■ **Testo fornito**:
+-------+
Un soggetto che era stato condannato nel corso del 2021 chiedeva al Garante per la protezione dei dati personali la deindicizzazione, dai risultati di ricerca forniti da Google in associazione al suo nome e cognome, di 20 URL che rinviavano a degli articoli giornalistici, pubblicati tra il 2019 e il 2020, nei quali si dava conto del coinvolgimento di quest’ ultimo, quale assistente di un europarlamentare, in una indagine relativa ad una presunta truffa aggravata all’unione europea.

In particolare, il reclamante riferiva al Garante che tra la fine del 2019 e il 2020 alcune testate giornalistiche avevano diffuso la notizia di una indagine penale relativa ad una presunta truffa realizzata da un europarlamentare nei confronti dell’Unione Europea, in concorso con terzi, e che lo stesso reclamante risultava coinvolto nel suddetto procedimento penale.

Tale notizia era stata ripresa anche da numerose testate giornalistiche on line e da siti web e blog che indicavano il reclamante quale indagato nel procedimento.

Tuttavia, nel giugno del 2021, il reclamante aveva definito il procedimento penale mediante “patteggiamento”, che era stato ratificato con la sentenza con cui lo stesso era stato condannato a 11 mesi di reclusione con sospensione condizionale della pena. Il patteggiamento ha permesso inoltre al reclamante di ottenere il beneficio della non menzione del procedimento nel casellario giudiziale e pertanto al momento del reclamo l’interessato non presentava alcun carico pendente rispetto alla vicenda descritta nelle pagine web oggetto del reclamo (né per altre vicende giudiziarie).

Dato atto di ciò, il reclamante evidenziava, da una parte, di essere, al momento di presentazione del reclamo, un professionista del settore della pubblicità e della comunicazione digitale nonché amministratore delegato di una società di servizi di marketing e di non aver mari rivestito alcun tipo di incarico pubblico elettivo. In secondo luogo, evidenziava che i fatti descritti nei siti web che rimandavano all’indagine penale erano risalenti al 2014.
+-------+
■ **Domande**:
[a] Copia dal testo, per favore, il passo compreso tra "Dato atto di" e "risalenti al 2014.", estremi inclusi.
[b] Secondo il testo, a quanti mesi di reclusione era stato condannato il reclamante?
[c] Indica se ciascuna affermazione concorda con il testo, rispondendo sì o no e citando le parole decisive. (i) Gli articoli di cui si chiedeva la deindicizzazione erano stati pubblicati tra il 2019 e il 2020. (ii) Il procedimento penale si era concluso con un'assoluzione. (iii) Al momento del reclamo il reclamante era amministratore delegato di una società di servizi di marketing.
Le righe che seguono non sono necessarie.
+-------+
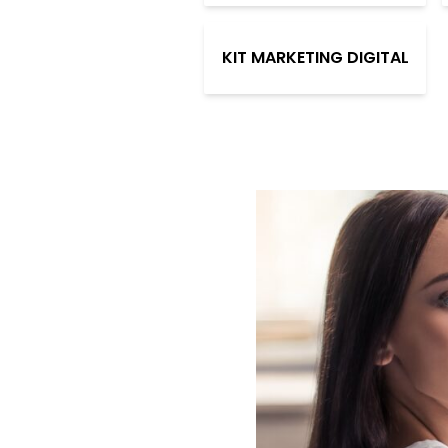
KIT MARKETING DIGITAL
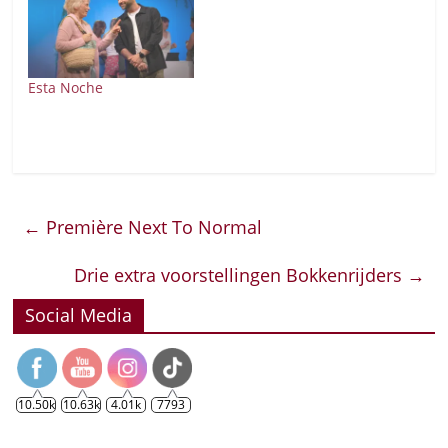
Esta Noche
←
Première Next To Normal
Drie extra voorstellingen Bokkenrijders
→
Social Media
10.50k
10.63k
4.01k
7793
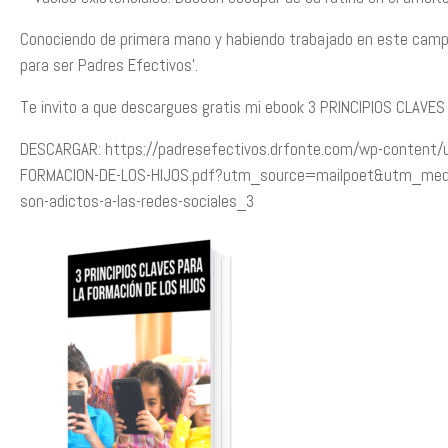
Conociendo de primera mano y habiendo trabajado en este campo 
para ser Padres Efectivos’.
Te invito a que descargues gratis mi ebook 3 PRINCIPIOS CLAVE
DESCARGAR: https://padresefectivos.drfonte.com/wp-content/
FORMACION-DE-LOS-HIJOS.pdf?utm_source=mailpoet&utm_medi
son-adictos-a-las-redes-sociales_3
+-------+
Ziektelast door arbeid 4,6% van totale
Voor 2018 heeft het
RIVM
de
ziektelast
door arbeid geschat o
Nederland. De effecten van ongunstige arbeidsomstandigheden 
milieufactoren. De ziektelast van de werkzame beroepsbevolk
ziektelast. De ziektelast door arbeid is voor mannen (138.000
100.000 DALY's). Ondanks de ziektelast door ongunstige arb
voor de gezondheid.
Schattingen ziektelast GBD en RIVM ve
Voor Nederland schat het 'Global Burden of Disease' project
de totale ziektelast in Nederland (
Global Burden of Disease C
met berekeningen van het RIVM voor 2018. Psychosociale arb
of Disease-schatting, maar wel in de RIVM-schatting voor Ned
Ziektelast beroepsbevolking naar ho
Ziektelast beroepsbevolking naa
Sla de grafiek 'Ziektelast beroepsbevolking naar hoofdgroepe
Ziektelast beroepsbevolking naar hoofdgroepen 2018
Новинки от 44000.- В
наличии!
+-------+
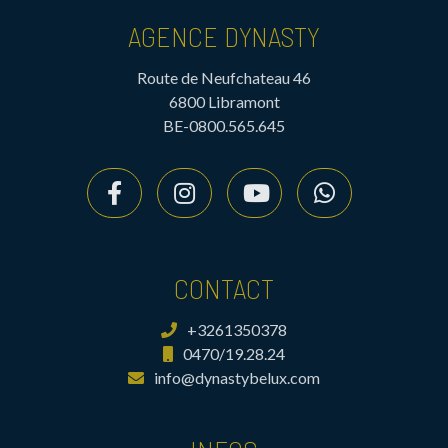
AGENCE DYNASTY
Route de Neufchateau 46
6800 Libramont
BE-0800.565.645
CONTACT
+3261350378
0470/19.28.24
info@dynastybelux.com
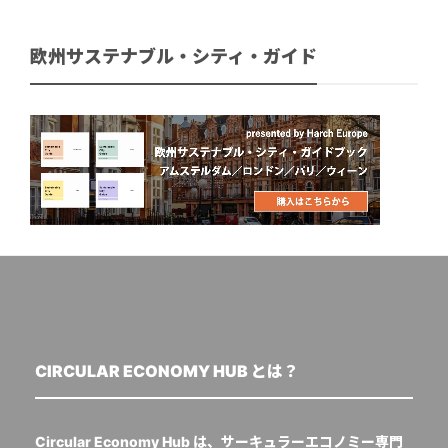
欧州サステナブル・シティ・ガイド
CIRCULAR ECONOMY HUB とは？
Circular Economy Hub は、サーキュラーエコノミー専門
+-------+
■ **Risposte**:
[a]
Dato atto di ciò, il reclamante evidenziava, da una parte, di essere, al momento di presentazione del reclamo, un professionista del settore della pubblicità e della comunicazione digitale nonché amministratore delegato di una società di servizi di marketing e di non aver mari rivestito alcun tipo di incarico pubblico elettivo. In secondo luogo, evidenziava che i fatti descritti nei siti web che rimandavano all’indagine penale erano risalenti al 2014.

[b] A 11 mesi di reclusione, con sospensione condizionale della pena.

[c]
(i) Sì: «pubblicati tra il 2019 e il 2020».
(ii) No: «aveva definito il procedimento penale mediante “patteggiamento”».
(iii) Sì: «amministratore delegato di una società di servizi di marketing».